*** Records for the task ***

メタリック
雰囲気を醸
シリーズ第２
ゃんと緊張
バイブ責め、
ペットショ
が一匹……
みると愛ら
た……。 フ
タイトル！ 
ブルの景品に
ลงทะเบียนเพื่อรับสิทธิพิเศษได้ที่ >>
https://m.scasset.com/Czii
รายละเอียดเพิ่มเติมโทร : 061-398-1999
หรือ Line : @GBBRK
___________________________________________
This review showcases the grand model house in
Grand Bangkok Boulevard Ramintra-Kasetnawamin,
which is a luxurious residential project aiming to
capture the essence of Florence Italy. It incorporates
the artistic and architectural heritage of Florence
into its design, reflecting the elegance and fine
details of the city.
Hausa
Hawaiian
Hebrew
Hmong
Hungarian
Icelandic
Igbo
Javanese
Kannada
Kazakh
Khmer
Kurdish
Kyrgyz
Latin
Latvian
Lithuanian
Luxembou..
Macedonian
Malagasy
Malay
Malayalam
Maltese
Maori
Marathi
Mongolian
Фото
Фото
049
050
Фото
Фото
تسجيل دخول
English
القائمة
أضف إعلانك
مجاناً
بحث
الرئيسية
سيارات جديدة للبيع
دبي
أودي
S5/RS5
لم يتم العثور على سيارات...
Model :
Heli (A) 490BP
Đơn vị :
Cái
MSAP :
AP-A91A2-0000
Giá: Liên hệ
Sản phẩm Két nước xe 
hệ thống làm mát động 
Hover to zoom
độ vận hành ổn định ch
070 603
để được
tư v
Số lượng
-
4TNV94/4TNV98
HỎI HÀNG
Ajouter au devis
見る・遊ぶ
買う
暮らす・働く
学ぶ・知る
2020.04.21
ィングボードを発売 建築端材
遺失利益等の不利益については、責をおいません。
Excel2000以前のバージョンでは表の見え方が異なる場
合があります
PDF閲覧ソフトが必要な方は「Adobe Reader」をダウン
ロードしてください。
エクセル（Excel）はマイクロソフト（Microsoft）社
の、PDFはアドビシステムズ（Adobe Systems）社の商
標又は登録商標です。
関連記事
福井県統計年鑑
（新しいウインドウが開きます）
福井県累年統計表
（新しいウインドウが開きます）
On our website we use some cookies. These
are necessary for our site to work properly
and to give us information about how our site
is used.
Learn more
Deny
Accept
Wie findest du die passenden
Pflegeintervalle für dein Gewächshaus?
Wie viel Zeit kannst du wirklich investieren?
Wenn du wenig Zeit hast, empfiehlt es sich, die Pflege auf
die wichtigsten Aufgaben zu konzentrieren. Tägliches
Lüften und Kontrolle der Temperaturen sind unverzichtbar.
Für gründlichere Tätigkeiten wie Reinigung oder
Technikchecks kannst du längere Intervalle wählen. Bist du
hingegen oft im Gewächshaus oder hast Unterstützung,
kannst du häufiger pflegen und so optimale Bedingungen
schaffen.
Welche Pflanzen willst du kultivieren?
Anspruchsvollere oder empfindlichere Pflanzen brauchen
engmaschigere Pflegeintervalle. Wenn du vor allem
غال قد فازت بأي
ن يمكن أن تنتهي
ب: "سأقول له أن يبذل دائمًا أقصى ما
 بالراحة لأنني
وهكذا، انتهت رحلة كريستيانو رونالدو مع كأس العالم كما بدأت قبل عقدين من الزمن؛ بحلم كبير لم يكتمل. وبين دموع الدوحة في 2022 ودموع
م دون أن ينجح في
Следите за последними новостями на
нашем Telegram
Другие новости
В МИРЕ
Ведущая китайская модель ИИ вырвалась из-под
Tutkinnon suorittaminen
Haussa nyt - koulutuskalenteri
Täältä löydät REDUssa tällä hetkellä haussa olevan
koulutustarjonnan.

*** End of Records for the task ***

#### Exercise prompt
Go through the listing above and copy each line where the string "Florence" appears.

#### Exercise result
capture the essence of Florence Italy. It incorporates
the artistic and architectural heritage of Florence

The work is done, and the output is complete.